Atualmente, o Sistema Único de Saúde oferece uma assistência integral e robusta para pessoas com sobrepeso e obesidade por meio da Rede de Atenção às Pessoas com Doenças Crônicas. O tratamento é estruturado a partir de mudanças no estilo de vida e acompanhamento multiprofissional, com a cirurgia bariátrica como opção para casos pré-estabelecidos.

A Tabela de Procedimentos do SUS disponibiliza diferentes modalidades de cirurgias bariátricas, como a gastrectomia vertical em manga (sleeve) e a gastroplastia com derivação intestinal (bypass).
Em relação à cirurgia metabólica — considerada uma modalidade da bariátrica e especialmente indicada para pacientes com diabetes tipo 2 de difícil controle —, o procedimento segue os mesmos critérios, conforme o Ministério da Saúde. São elegíveis pacientes com IMC superior a 35 kg/m² associados a comorbidades como diabetes, hipertensão, apneia do sono e doenças articulares, que não tenham obtido sucesso após, no mínimo, dois anos de tratamento clínico. A cirurgia, nesse contexto, é vista como uma solução definitiva e financeiramente sustentável a longo prazo, em contraste com a despesa contínua e bilionária que as canetas representam.
Governo fecha parcerias para fabricar versões genéricas
Apesar da negativa, o governo fechou parcerias entre a Fiocruz e a indústria EMS para fabricar versões genéricas desses medicamentos no Brasil. A ideia é baratear os preços e ampliar o acesso no futuro.

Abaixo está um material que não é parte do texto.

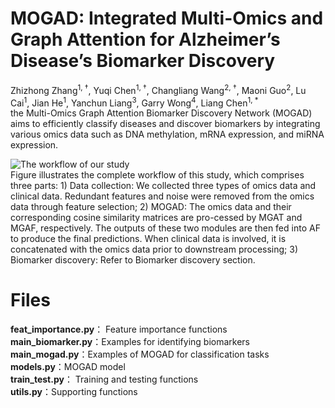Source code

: # MOGAD: Integrated Multi-Omics and Graph Attention for Alzheimer’s Disease’s Biomarker Discovery
Zhizhong Zhang<sup>1, †</sup>, Yuqi Chen<sup>1, †</sup>, Changliang Wang<sup>2, †</sup>, Maoni Guo<sup>2</sup>, Lu Cai<sup>1</sup>, Jian He<sup>1</sup>, Yanchun Liang<sup>3</sup>, Garry Wong<sup>4</sup>, Liang Chen<sup>1, *</sup>  
the Multi-Omics Graph Attention Biomarker Discovery Network (MOGAD) aims to efficiently classify diseases and discover biomarkers by integrating various omics data such as DNA methylation, mRNA expression, and miRNA expression.  

![The workflow of our study](Fugurev1-4.tiff)  
Figure illustrates the complete workflow of this study, which comprises three parts: 1) Data collection: We collected three types of omics data and clinical data. Redundant features and noise were removed from the omics data through feature selection; 2) MOGAD: The omics data and their corresponding cosine similarity matrices are pro-cessed by MGAT and MGAF, respectively. The outputs of these two modules are then fed into AF to produce the final predictions. When clinical data is involved, it is concatenated with the omics data prior to downstream processing; 3) Biomarker discovery: Refer to Biomarker discovery section.

# Files
**feat_importance.py**： Feature importance functions  
**main_biomarker.py**：Examples for identifying biomarkers   
**main_mogad.py**：Examples of MOGAD for classification tasks  
**models.py**：MOGAD model  
**train_test.py**： Training and testing functions  
**utils.py**：Supporting functions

Além disso, a Anvisa agora exige que as farmácias retenham as receitas médicas das canetas emagrecedoras para evitar o uso indiscriminado e proteger a saúde da população. Especialistas alertam que, sem controle, esses remédios podem trazer riscos e dificultar o acesso de quem realmente precisa do tratamento.

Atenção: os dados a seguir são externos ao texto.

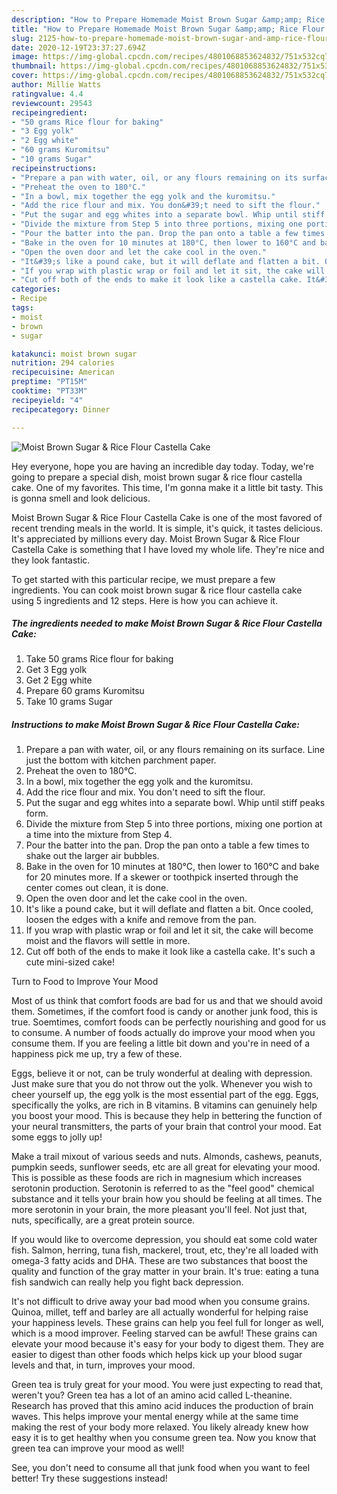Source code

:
```yaml
---
description: "How to Prepare Homemade Moist Brown Sugar &amp;amp; Rice Flour Castella Cake"
title: "How to Prepare Homemade Moist Brown Sugar &amp;amp; Rice Flour Castella Cake"
slug: 2125-how-to-prepare-homemade-moist-brown-sugar-and-amp-rice-flour-castella-cake
date: 2020-12-19T23:37:27.694Z
image: https://img-global.cpcdn.com/recipes/4801068853624832/751x532cq70/moist-brown-sugar-rice-flour-castella-cake-recipe-main-photo.jpg
thumbnail: https://img-global.cpcdn.com/recipes/4801068853624832/751x532cq70/moist-brown-sugar-rice-flour-castella-cake-recipe-main-photo.jpg
cover: https://img-global.cpcdn.com/recipes/4801068853624832/751x532cq70/moist-brown-sugar-rice-flour-castella-cake-recipe-main-photo.jpg
author: Millie Watts
ratingvalue: 4.4
reviewcount: 29543
recipeingredient:
- "50 grams Rice flour for baking"
- "3 Egg yolk"
- "2 Egg white"
- "60 grams Kuromitsu"
- "10 grams Sugar"
recipeinstructions:
- "Prepare a pan with water, oil, or any flours remaining on its surface. Line just the bottom with kitchen parchment paper."
- "Preheat the oven to 180°C."
- "In a bowl, mix together the egg yolk and the kuromitsu."
- "Add the rice flour and mix. You don&#39;t need to sift the flour."
- "Put the sugar and egg whites into a separate bowl. Whip until stiff peaks form."
- "Divide the mixture from Step 5 into three portions, mixing one portion at a time into the mixture from Step 4."
- "Pour the batter into the pan. Drop the pan onto a table a few times to shake out the larger air bubbles."
- "Bake in the oven for 10 minutes at 180°C, then lower to 160°C and bake for 20 minutes more. If a skewer or toothpick inserted through the center comes out clean, it is done."
- "Open the oven door and let the cake cool in the oven."
- "It&#39;s like a pound cake, but it will deflate and flatten a bit. Once cooled, loosen the edges with a knife and remove from the pan."
- "If you wrap with plastic wrap or foil and let it sit, the cake will become moist and the flavors will settle in more."
- "Cut off both of the ends to make it look like a castella cake. It&#39;s such a cute mini-sized cake!"
categories:
- Recipe
tags:
- moist
- brown
- sugar

katakunci: moist brown sugar 
nutrition: 294 calories
recipecuisine: American
preptime: "PT15M"
cooktime: "PT33M"
recipeyield: "4"
recipecategory: Dinner

---
```



![Moist Brown Sugar &amp; Rice Flour Castella Cake](https://img-global.cpcdn.com/recipes/4801068853624832/751x532cq70/moist-brown-sugar-rice-flour-castella-cake-recipe-main-photo.jpg)

Hey everyone, hope you are having an incredible day today. Today, we're going to prepare a special dish, moist brown sugar &amp; rice flour castella cake. One of my favorites. This time, I'm gonna make it a little bit tasty. This is gonna smell and look delicious.

Moist Brown Sugar &amp; Rice Flour Castella Cake is one of the most favored of recent trending meals in the world. It is simple, it's quick, it tastes delicious. It's appreciated by millions every day. Moist Brown Sugar &amp; Rice Flour Castella Cake is something that I have loved my whole life. They're nice and they look fantastic.




To get started with this particular recipe, we must prepare a few ingredients. You can cook moist brown sugar &amp; rice flour castella cake using 5 ingredients and 12 steps. Here is how you can achieve it.

<!--inarticleads1-->

##### The ingredients needed to make Moist Brown Sugar &amp; Rice Flour Castella Cake:

1. Take 50 grams Rice flour for baking
1. Get 3 Egg yolk
1. Get 2 Egg white
1. Prepare 60 grams Kuromitsu
1. Take 10 grams Sugar




<!--inarticleads2-->

##### Instructions to make Moist Brown Sugar &amp; Rice Flour Castella Cake:

1. Prepare a pan with water, oil, or any flours remaining on its surface. Line just the bottom with kitchen parchment paper.
1. Preheat the oven to 180°C.
1. In a bowl, mix together the egg yolk and the kuromitsu.
1. Add the rice flour and mix. You don&#39;t need to sift the flour.
1. Put the sugar and egg whites into a separate bowl. Whip until stiff peaks form.
1. Divide the mixture from Step 5 into three portions, mixing one portion at a time into the mixture from Step 4.
1. Pour the batter into the pan. Drop the pan onto a table a few times to shake out the larger air bubbles.
1. Bake in the oven for 10 minutes at 180°C, then lower to 160°C and bake for 20 minutes more. If a skewer or toothpick inserted through the center comes out clean, it is done.
1. Open the oven door and let the cake cool in the oven.
1. It&#39;s like a pound cake, but it will deflate and flatten a bit. Once cooled, loosen the edges with a knife and remove from the pan.
1. If you wrap with plastic wrap or foil and let it sit, the cake will become moist and the flavors will settle in more.
1. Cut off both of the ends to make it look like a castella cake. It&#39;s such a cute mini-sized cake!




Turn to Food to Improve Your Mood


Most of us think that comfort foods are bad for us and that we should avoid them. Sometimes, if the comfort food is candy or another junk food, this is true. Soemtimes, comfort foods can be perfectly nourishing and good for us to consume. A number of foods actually do improve your mood when you consume them. If you are feeling a little bit down and you're in need of a happiness pick me up, try a few of these.

Eggs, believe it or not, can be truly wonderful at dealing with depression. Just make sure that you do not throw out the yolk. Whenever you wish to cheer yourself up, the egg yolk is the most essential part of the egg. Eggs, specifically the yolks, are rich in B vitamins. B vitamins can genuinely help you boost your mood. This is because they help in bettering the function of your neural transmitters, the parts of your brain that control your mood. Eat some eggs to jolly up!

Make a trail mixout of various seeds and nuts. Almonds, cashews, peanuts, pumpkin seeds, sunflower seeds, etc are all great for elevating your mood. This is possible as these foods are rich in magnesium which increases serotonin production. Serotonin is referred to as the "feel good" chemical substance and it tells your brain how you should be feeling at all times. The more serotonin in your brain, the more pleasant you'll feel. Not just that, nuts, specifically, are a great protein source.

If you would like to overcome depression, you should eat some cold water fish. Salmon, herring, tuna fish, mackerel, trout, etc, they're all loaded with omega-3 fatty acids and DHA. These are two substances that boost the quality and function of the gray matter in your brain. It's true: eating a tuna fish sandwich can really help you fight back depression. 

It's not difficult to drive away your bad mood when you consume grains. Quinoa, millet, teff and barley are all actually wonderful for helping raise your happiness levels. These grains can help you feel full for longer as well, which is a mood improver. Feeling starved can be awful! These grains can elevate your mood because it's easy for your body to digest them. They are easier to digest than other foods which helps kick up your blood sugar levels and that, in turn, improves your mood.

Green tea is truly great for your mood. You were just expecting to read that, weren't you? Green tea has a lot of an amino acid called L-theanine. Research has proved that this amino acid induces the production of brain waves. This helps improve your mental energy while at the same time making the rest of your body more relaxed. You likely already knew how easy it is to get healthy when you consume green tea. Now you know that green tea can improve your mood as well!

See, you don't need to consume all that junk food when you want to feel better! Try  these suggestions  instead!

Parceria entre tratamentos
Para Dr. Alcides, os tratamentos não são antagônicos, mas parceiros: “Nós temos que só entender que às vezes o radicalismo de cada lado, isso é prejudicial”. Ele acredita que os avanços em medicamentos e cirurgias se somarão para oferecer as melhores soluções aos pacientes. No entanto, a busca por profissionais qualificados e a compreensão de que a perda de peso real exige uma mudança de comportamento são essenciais.
“Todo mundo quer ir para o céu, mas ninguém quer morrer”, brinca o doutor. “Todo mundo quer emagrecer, perder peso, controlar, mas não quer mudança comportamental, acertar sua alimentação, fazer atividade física, hidratar na hora certa… isso realmente dá trabalho”.